Like even without that comic connection, I think I just plum like the look of this Megatron more than the Leader class toy from Combiner Wars. Sure it’s not soaked in shiny silver paint or as slavish to the cartoon look as that one, but I uh, don’t care. I like this guy’s grey. I like his built-up, panel-y look. I like his clean, simpler head design even more than the (admittedly nice) detailed evil-lookin’ one from the CW toy. This Megatron looks like my new pal and I want to keep him on my desk forever. Adding the Autobot symbols helps a lot with the look I think, the mix with all the red in the deco very nicely.
And Leader Megatron’s transformation (nice as the tank mode ended up being) was such a simple disappointment, but this Megatron is a triple changer, and he’s a nicely complex one at that! Like I was actually caught off-guard by it, the relatively simple triple-changing of Sentinel Prime and even Alpha Trion had me off my game, but Megatron actually feels like a workout! It’s the kind I like, no mistake. I love the way the arms unfold into panels and wrap around in different orientations for jet and tank modes. I love the shifting chest panel with the deep-red painted interior chunk and the way *that* swivels around and unfolds into the jet nose. I don’t quite love the amount of Excessive Force you have to use to mash the legs into place, but I got used to that after a couple of tries.
The vehicle modes are definitely what you’d expect from Triple-Changer vehicle modes, particularly those associated with Blitzwing, but I like them all the same. The jet mode is chunky from the bottom, but solid and whooshable. You can mount the cannons in various orientations on it, and in one of my favorite features on the toy, the cockpit can be popped open and his Titan Master, Doomshot, actually seated inside! You can view his tiny little head through the tiny little window, it’s adorable.

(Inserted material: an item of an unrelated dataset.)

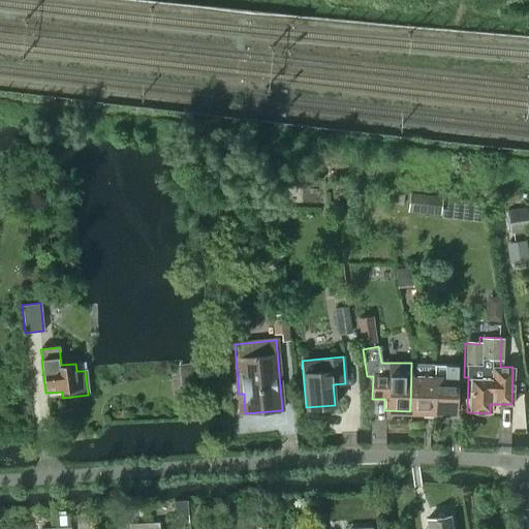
[(422,414),(432,414),(433,365),(433,364),(411,363),(410,411),(422,411),(422,414)]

The tank mode isn’t quite as good as the jet mode, but I still like it. Yeah it kinda looks like it backed into a jet and crumpled the wings about it, but the front end with the thrusters pointed forward and the pointy bits from the wrapped-around tread panels looks weird, but cool. And I’m amused by seating Doomshot in the top of the turret with the little pop-up viewscreeen. It’s all very Action-Master-y.
I love the toy myself, but no, it’s not perfect. The stickers are hot garbage (the ones on the wings are already lifting up on the corners) and I might go in on some Reprolabels if/when they make some to replace them. And the fit for the cannon-peg on the right arm on mine is a bit loose. This isn’t a huge deal, especially since the Megatron I’m imagining this one as isn’t really supposed to be using the cannon anyway, but it’s a thing all the same. But I can excuse any of these little issues, since the toy delivers on the looks and ability to fuss with it that I was looking forward to. I’m very happy with it, and hey, it’ll also make a great Blitzwing.